Well-aerated Lung on Admitting Chest CT to Predict Adverse Outcome in COVID-19

Objective:    to determine the prognostic value of quantification of well ventilated lungs obtained on baseline chest CT in patients with covid-19 pneumonia。

Methods:    open source software (% s-wall and absolute volume, vol-wall) and CT were used for visual quantification (% v-wall) and quantitative analysis (% s-wall and absolute volume, vol-wall) of well ventilated lungs. Clinical parameters included demographics, comorbidity, symptoms and duration of symptoms, oxygen saturation, and laboratory values. Logistic regression analysis was used to evaluate the relationship between clinical parameters, CT indicators and patient prognosis (ICU admission / death and no ICU admission / death). The model performance is determined by calculating the area under the receiver operating characteristic curve (AUC).

Results: 236 patients (59 / 123, 25%; median age, 68 years) were included in this study. Compared with the clinical model containing only clinical parameters (AUC, 0.83), all three quantitative models showed higher diagnostic performance (AUC of 0.86 for all models).

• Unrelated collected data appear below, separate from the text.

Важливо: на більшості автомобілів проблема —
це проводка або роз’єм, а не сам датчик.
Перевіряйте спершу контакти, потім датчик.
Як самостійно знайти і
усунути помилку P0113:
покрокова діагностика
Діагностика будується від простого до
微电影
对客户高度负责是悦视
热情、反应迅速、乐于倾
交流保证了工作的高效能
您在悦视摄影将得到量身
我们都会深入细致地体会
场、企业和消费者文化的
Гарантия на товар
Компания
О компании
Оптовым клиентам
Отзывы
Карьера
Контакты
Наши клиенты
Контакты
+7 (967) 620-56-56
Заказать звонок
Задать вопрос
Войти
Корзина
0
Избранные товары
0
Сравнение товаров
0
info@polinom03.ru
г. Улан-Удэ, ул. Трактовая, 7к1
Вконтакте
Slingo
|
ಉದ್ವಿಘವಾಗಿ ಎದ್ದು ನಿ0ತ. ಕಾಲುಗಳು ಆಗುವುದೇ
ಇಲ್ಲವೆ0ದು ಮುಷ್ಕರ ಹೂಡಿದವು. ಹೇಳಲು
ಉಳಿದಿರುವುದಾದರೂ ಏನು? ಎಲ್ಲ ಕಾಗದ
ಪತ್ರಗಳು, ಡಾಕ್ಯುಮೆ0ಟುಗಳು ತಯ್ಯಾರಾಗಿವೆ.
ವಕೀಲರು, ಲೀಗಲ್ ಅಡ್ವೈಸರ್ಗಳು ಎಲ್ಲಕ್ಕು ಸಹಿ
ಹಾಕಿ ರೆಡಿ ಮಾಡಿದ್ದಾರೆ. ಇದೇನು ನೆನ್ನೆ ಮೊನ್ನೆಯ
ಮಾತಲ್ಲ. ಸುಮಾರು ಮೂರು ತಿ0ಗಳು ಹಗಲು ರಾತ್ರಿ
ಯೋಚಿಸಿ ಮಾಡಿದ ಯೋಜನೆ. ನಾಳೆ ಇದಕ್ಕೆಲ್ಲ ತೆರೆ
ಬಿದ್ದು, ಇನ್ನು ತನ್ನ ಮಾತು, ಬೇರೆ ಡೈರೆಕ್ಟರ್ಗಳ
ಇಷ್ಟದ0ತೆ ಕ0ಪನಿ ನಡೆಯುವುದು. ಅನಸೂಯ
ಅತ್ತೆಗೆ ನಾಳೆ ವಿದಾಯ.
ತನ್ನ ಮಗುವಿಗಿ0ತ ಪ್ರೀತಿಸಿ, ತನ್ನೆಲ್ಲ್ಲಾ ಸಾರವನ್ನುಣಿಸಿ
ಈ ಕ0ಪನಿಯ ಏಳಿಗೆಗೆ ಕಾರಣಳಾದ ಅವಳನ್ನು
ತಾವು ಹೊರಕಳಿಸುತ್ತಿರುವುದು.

Conclusion: in patients with confirmed covid-19 pneumonia, visualization or software quantification of CT lung abnormalities is a predictor of ICU admission or death

Background:

CT quantitative display of well ventilated lungs is helpful to evaluate the filling of alveoli during ventilation or predict the prognosis of patients with acute respiratory distress syndrome

Method:

Open source 3D slicer software (version 4.10.2, https://www.slicer.org )。 B40f kernel is used to realize automatic segmentation and analysis of lung parenchymal histogram. When the lung segmentation effect is not ideal, the user uses manual tools to correct the lung contour

Filtering of data:

Patients were divided into two groups:Patients admitted to ICU or died (ICU / death) and patients discharged without admission to ICU. The time between CT and ICU admission or death was recorded

result:

The results of this study suggest that the proportion of well ventilated lungs assessed by chest CT obtained in the emergency department is associated with a better prognosis in patients with covid-19 pneumonia, but not with other clinical parameters

Discussion:

Obesity has been described as a common comorbidity in hospitalized patients with H1N1 influenza infection. Previous observations suggest that covid-19 may have a more severe course in obese patients. Therefore, CT evaluation of adipose tissue may be an objective marker of obesity and has prognostic significance.